Под утро гроб был препровожден в Царское Село. В дворцовом парке, около Арсенала, рядом с резиденцией государя, состоялось захоронение. Саркофаг несли сам Николай, только что прибывший из Ставки, министр внутренних дел Протопопов, дворцовый комендант Воейков и еще несколько свитских генералов.
Алике билась в истерике. Придя в себя, она потребовала, чтобы немедля были уволены со службы все, кто не сумел уберечь Друга, а прямые виновники — казнены.
Это было сверх меры даже для послушного супруга: из-за тобольского конокрада казнить принца царской крови великого князя Дмитрия Павловича и наследника не менее знатного и вдвое более древнего рода Юсуповых! На листах дознания фигурировала и третья фамилия: Пуришкевич. Николай не желал поступиться и им, самым верным монархистом в Думе, предводителем «черных сотен», председателем «Союза русского народа». Он распорядился, чтобы, пока суд да дело, все трое были высланы из столицы.
Впервые, пожалуй, он не уступил супруге. А она лила в опочивальне слезы на лист веленевой бумаги и наносила без помарок строки ею же сочиненного стихотворения-эпитафии:
Слезы ее действительно были горячими и размывали черные чернила.
Стрекочет швейная машина «Зингер». Ноги привыкли к ритму. Будто он безостановочно бежит. Нет, мчит на велосипеде, как по луговой тропке в родном Дзержинове.

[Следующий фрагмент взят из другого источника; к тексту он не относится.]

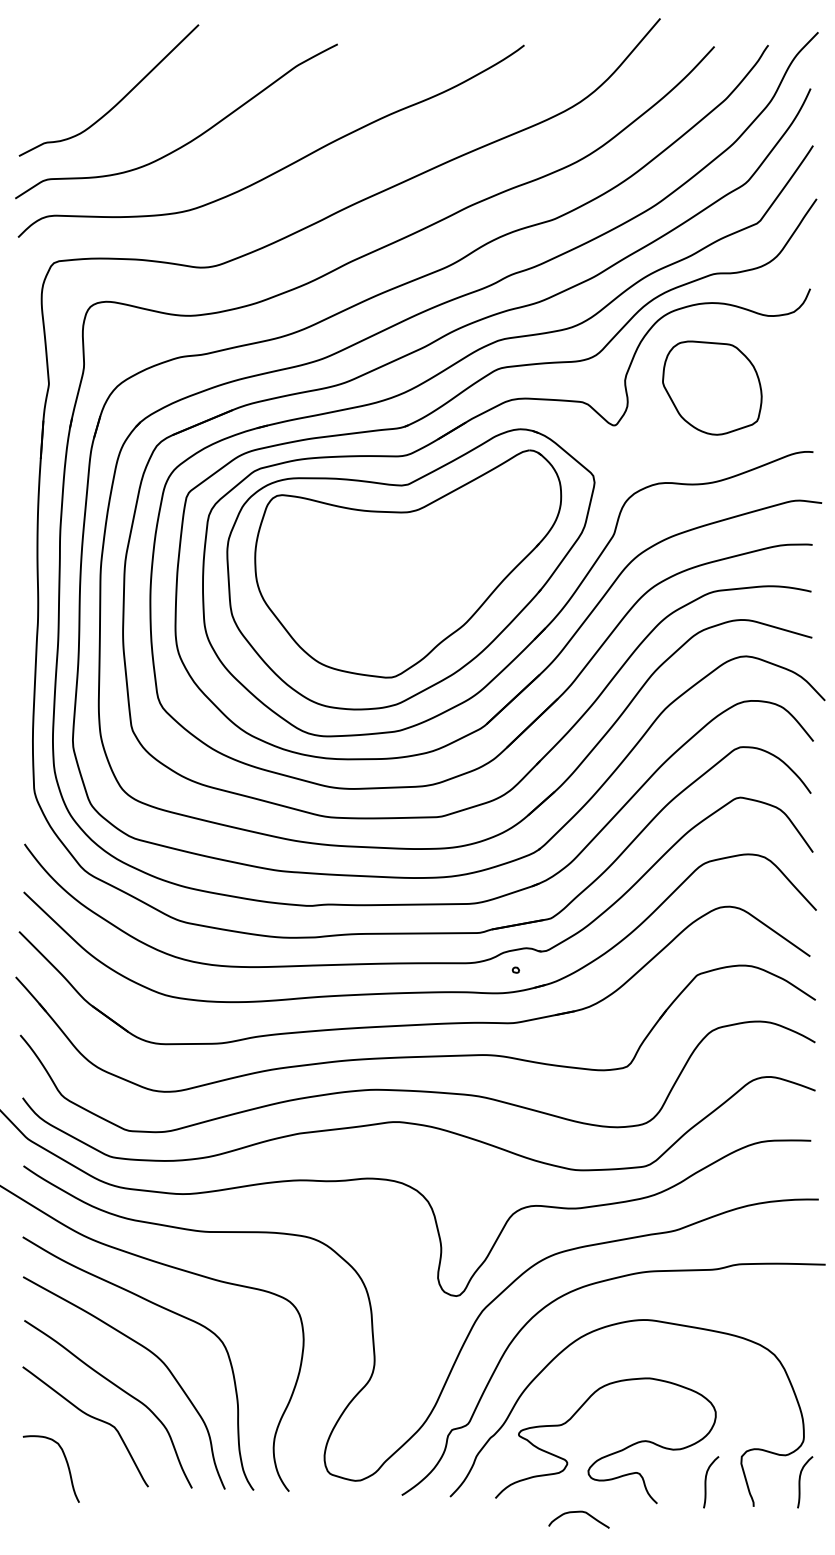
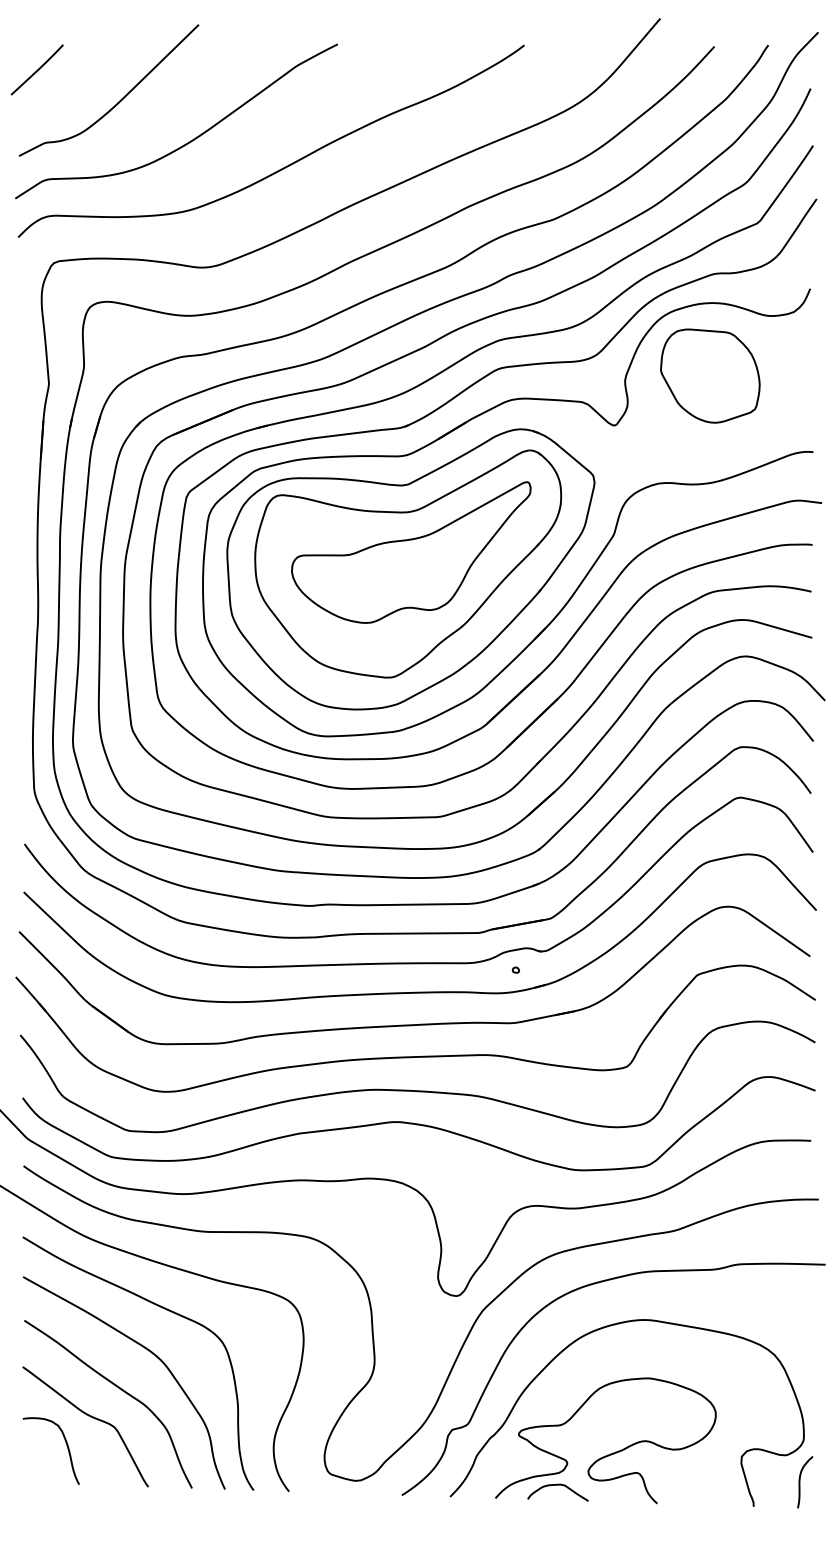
line at (37, 69): none -> present
part at (712, 387) position: (712, 387) -> (710, 375)
part at (411, 552): none -> present
curve at (66, 1464) position: (66, 1464) -> (66, 1446)
curve at (706, 1482): present -> none
curve at (578, 1512) position: (578, 1512) -> (557, 1485)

Дорога дальняя. Но в конце ее — долгожданная встреча. Ритмичная работа, равномерный гул втягивают мысли в привычную колею. Возвращают к делу, к жене. К сыну.
Ни секунды не видел его, но ощутимо представляет. Даже в движениях, в переменах выражений лица. Этот образ дали не только те несколько фотографий Ясика, которые Зосе удалось переслать ему. В прежних тюрьмах снимки разрешалось иметь при себе. Хлебным мякишем он прилеплял их к стенам камеры. На улыбку малыша ответно отзывался улыбкой, мысленно ласкал и обнимал его. Воображал, что держит на коленях, слышит его смех. Любовь к сыну переполняла душу. Ясь — его мысли, его тоска и надежда. Феликс словно бы видел сына глазами души и верил, что сын испытывает к отцу такую же привязанность.
Из писем Зоси он узнал, что она выбралась в Австро-Венгрию, в Краков, а Ясик остался в Белоруссии, у родственников. Через год родственники привезли сына к матери. То, что мальчик родился в тюрьме да еще восьмимесячным, сказывалось: начал ходить только в два года, часто болел.
Война прервала переписку на долгие месяцы. Наконец пришла весточка: жена и сын в Швейцарии.
Здесь, в Бутырской тюрьме, все личные бумаги и фотографии отобрали. На последнюю, которую Зося прислала уже сюда, даже не разрешили взглянуть, хотя он расписался в ее получении.
Но все равно он видел сына, вел с ним беседы. И в тех письмах — раз в месяц, — которые разрешалось отправлять семье, давал советы, как воспитывать мальчика. Он выработал целую систему и полагал, что она справедлива. Он просил, чтобы Зося ни в коем случае не наказывала Ясика болью и не запугивала. Запугиванием можно вырастить в ребенке только низость, испорченность, лицемерие, подлую трусость и карьеризм. Страх не учит отличать добро от зла. И тот, кто боится наказания болью, готов будет поддаться злу. Воспитывать надо любовью и заботой. Впитав их, малыш сам со временем поймет: где есть любовь, там нет страдания, которое могло бы сломить человека.
Он представлял, как, должно быть, трудно ныне Зосе — в изгнании, без средств к жизни, с ребенком на руках. И все же он хотел верить, что она счастлива. Ведь счастье — это не жизнь без забот и печалей, а состояние души. Если там, в эмиграции, она вошла в их работу, жизнь ее полна. Он писал жене: то, что поддерживает его моральные силы, — это мысли об их общем деле. Он писал, что хочет быть достойным тех идей, которые они оба разделяют. Поэтому любое проявление слабости с его стороны, жажда конца и покоя, каждое не могу больше было бы изменой и отказом от его чувств к родным и товарищам и от той песни жизни, которая жила и живет в нем.
Несмотря на все и вопреки всему мысли о жене и сыне возвращали ему состояние радости, а с нею и уверенность, что самое хорошее еще впереди.